** AVAILABLE DATA **
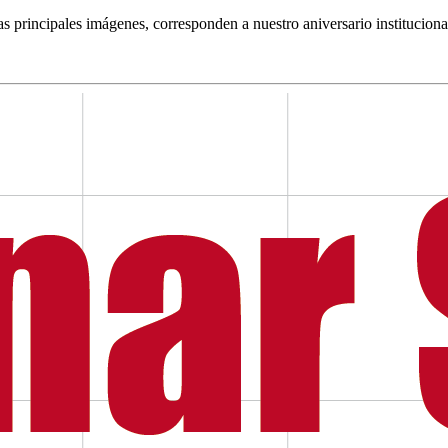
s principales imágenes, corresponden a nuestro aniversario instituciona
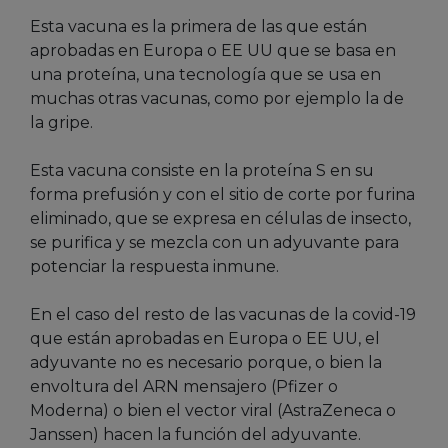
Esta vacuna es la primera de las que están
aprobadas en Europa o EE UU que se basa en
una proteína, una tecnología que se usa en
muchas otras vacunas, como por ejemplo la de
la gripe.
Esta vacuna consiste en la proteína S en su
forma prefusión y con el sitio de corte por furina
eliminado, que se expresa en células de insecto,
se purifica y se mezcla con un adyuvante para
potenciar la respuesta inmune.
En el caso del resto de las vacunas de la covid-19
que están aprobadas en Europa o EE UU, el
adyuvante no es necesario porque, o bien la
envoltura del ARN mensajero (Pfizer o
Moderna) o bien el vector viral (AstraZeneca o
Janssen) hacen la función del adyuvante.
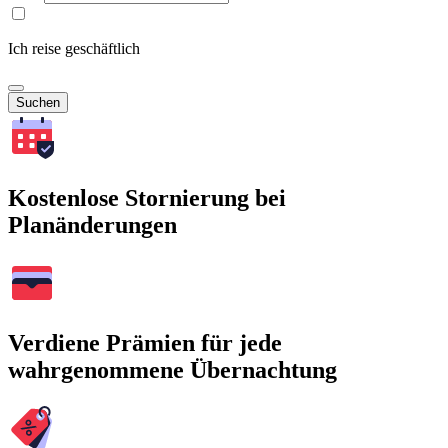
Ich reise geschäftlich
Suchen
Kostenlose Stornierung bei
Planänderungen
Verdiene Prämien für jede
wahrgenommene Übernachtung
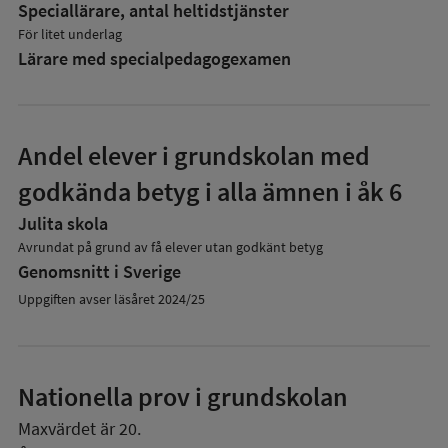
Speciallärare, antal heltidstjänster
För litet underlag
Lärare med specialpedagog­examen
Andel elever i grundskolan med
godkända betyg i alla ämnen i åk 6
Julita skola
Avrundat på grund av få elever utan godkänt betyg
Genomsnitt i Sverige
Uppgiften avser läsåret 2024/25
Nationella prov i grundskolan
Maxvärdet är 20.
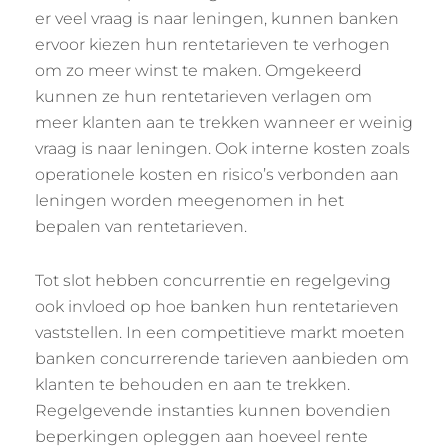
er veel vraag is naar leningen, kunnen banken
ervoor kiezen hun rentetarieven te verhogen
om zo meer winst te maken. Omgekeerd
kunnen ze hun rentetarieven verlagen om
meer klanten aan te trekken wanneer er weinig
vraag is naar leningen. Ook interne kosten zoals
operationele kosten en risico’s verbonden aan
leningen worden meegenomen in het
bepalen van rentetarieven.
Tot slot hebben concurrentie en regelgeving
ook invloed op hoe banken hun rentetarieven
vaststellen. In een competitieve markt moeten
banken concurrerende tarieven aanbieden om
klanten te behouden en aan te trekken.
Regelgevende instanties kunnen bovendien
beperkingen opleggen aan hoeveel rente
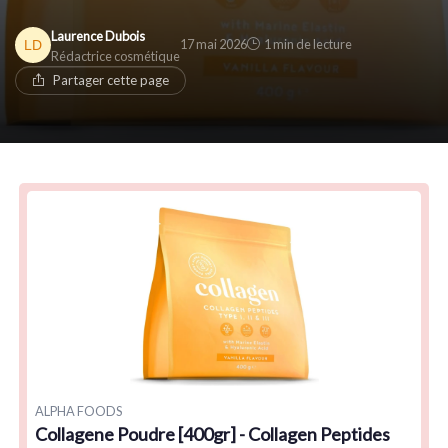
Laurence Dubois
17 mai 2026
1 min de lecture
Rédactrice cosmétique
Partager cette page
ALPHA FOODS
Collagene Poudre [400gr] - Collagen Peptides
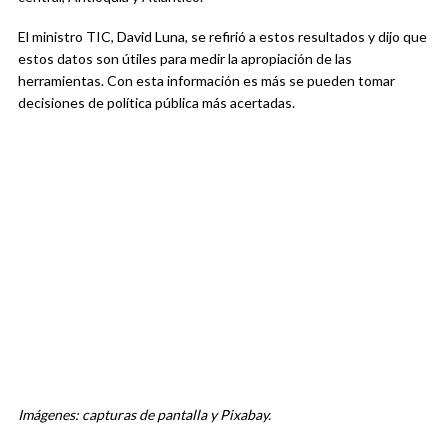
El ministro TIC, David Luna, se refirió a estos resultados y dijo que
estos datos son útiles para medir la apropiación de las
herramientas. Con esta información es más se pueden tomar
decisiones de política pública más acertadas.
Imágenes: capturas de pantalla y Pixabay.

---

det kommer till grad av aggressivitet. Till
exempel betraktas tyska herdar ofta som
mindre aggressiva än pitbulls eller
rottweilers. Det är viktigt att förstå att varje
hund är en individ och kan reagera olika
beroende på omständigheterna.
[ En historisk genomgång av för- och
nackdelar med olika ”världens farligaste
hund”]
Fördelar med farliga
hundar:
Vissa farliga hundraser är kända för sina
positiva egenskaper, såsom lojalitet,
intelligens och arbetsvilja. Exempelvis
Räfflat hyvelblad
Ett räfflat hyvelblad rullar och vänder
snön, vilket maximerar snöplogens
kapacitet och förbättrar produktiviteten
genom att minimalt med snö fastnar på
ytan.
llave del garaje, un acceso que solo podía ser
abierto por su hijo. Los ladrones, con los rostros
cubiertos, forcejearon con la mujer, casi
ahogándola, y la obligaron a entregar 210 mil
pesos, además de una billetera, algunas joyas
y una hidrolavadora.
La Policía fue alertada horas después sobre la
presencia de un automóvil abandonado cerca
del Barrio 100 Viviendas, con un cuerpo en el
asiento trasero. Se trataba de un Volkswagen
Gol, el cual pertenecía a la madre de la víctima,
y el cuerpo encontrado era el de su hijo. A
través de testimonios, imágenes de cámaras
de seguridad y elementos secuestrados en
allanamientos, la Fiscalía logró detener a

...

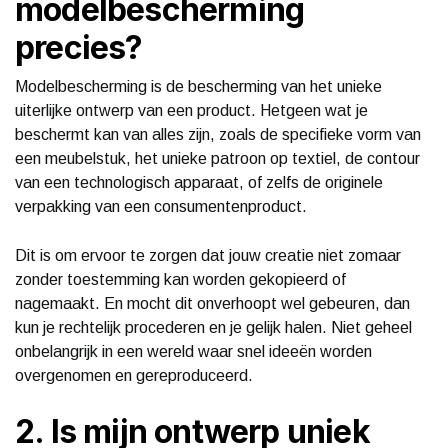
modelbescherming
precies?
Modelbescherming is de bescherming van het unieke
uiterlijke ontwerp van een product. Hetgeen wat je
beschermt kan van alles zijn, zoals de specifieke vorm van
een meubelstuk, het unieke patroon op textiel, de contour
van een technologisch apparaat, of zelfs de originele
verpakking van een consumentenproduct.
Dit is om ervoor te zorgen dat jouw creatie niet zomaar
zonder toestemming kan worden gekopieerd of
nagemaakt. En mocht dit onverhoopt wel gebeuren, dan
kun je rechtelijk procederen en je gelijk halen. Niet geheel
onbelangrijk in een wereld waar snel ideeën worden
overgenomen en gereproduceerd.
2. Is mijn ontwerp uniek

** EXERCISE AIM **
Return each line of the data where the word "elever" appears.

** OUTPUT BELOW **
Andel elever i grundskolan med
Avrundat på grund av få elever utan godkänt betyg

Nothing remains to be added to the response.